Tuesday, 8 November 2016

Some things you need to know about Google Scholar | The Ideophone

 Source: http://ideophone.org/some-things-you-need-to-know-about-google-scholar/

Some things you need to know about Google Scholar

Summary: Google Scholar is great, but its
inclusiveness and mix of automatically updated and hand-curated profiles
means you should never take any of its numbers at face value. Case in
point: the power couple Prof. Et Al and Dr. A. Author,
whose profiles I created following Scholar’s recommended settings (and a
bit of manual embellishment). If you have a Scholar profile, make sure
you don’t let Scholar update the publication list automatically without
checking and cleaning up regularly. If you’re looking at somebody else’s
profile, take it with a big pinch of salt, especially when they have a
reasonably common name or when duplicate entries or weird citation
distributions indicate that it is being automatically updated. 

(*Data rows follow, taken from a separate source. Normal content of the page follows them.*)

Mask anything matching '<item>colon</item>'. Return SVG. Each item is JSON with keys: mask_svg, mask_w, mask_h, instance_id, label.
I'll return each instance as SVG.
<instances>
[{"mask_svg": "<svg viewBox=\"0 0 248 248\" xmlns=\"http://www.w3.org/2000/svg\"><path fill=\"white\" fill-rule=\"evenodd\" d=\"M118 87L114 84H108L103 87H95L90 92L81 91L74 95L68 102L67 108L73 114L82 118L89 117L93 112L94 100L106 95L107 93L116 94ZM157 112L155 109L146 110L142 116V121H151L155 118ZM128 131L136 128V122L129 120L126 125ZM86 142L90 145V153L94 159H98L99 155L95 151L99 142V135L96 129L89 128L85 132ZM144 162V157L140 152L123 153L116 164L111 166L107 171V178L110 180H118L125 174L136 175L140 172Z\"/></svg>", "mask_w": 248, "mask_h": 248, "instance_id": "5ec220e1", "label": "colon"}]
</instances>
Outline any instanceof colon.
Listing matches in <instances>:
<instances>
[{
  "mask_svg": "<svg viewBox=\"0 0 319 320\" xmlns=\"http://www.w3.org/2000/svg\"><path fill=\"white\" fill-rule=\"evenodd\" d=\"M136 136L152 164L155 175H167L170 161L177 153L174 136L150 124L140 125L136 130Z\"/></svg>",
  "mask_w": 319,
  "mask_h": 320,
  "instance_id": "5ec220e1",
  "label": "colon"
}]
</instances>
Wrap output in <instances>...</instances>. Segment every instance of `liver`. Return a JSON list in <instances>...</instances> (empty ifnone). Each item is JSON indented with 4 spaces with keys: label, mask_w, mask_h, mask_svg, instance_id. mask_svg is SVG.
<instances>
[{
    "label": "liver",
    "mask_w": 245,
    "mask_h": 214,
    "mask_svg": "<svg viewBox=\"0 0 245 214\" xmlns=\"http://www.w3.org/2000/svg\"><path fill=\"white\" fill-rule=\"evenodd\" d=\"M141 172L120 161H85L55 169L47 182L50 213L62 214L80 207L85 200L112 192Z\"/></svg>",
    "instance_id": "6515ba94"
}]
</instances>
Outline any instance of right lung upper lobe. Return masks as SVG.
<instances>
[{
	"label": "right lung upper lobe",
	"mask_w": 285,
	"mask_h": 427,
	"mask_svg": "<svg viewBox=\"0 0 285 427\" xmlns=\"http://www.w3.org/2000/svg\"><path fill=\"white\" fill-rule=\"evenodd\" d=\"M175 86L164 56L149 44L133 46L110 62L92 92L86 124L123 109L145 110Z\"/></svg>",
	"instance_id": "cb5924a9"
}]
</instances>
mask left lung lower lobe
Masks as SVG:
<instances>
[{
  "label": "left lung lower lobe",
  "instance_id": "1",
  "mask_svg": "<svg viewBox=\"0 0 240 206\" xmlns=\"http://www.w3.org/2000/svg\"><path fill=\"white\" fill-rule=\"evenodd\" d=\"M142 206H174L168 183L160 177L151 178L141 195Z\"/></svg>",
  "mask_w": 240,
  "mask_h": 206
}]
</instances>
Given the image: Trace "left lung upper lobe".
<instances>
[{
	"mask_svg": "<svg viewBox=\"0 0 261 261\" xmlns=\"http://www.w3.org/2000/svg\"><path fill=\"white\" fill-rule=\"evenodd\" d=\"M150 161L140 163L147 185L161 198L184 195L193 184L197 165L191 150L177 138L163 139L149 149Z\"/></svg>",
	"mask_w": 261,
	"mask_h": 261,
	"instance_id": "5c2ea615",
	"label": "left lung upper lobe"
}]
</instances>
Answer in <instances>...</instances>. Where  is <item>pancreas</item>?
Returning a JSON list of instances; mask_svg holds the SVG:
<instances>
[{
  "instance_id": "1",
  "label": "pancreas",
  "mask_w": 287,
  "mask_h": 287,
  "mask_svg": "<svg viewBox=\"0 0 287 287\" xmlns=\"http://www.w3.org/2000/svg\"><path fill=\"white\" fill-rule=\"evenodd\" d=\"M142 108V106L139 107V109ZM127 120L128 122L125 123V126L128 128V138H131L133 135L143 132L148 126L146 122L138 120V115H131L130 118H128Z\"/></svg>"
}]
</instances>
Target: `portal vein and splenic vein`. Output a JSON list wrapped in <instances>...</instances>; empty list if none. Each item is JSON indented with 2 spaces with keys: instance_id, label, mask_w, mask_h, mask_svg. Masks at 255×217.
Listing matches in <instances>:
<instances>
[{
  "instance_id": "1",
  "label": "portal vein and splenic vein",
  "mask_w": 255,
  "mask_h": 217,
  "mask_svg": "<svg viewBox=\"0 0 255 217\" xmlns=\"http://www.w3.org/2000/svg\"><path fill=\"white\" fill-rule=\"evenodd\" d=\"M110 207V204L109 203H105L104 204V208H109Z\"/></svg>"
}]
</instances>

Update July 1st: Google Scholar has now manually
blocked Prof. et al. from appearing in top rankings for her
disciplines. They probably thought her too prominent a reminder of the
gameability of their system (how long will it take before they silence her next of kin?).
This doesn’t solve the real problem, noted below, of auto-updating
profiles like Yi Zhang and John A. Smith diluting top rankings. In fact,
even in scientometrics, it looks like there are at least 3 or 4 auto-updating profiles in the top 10.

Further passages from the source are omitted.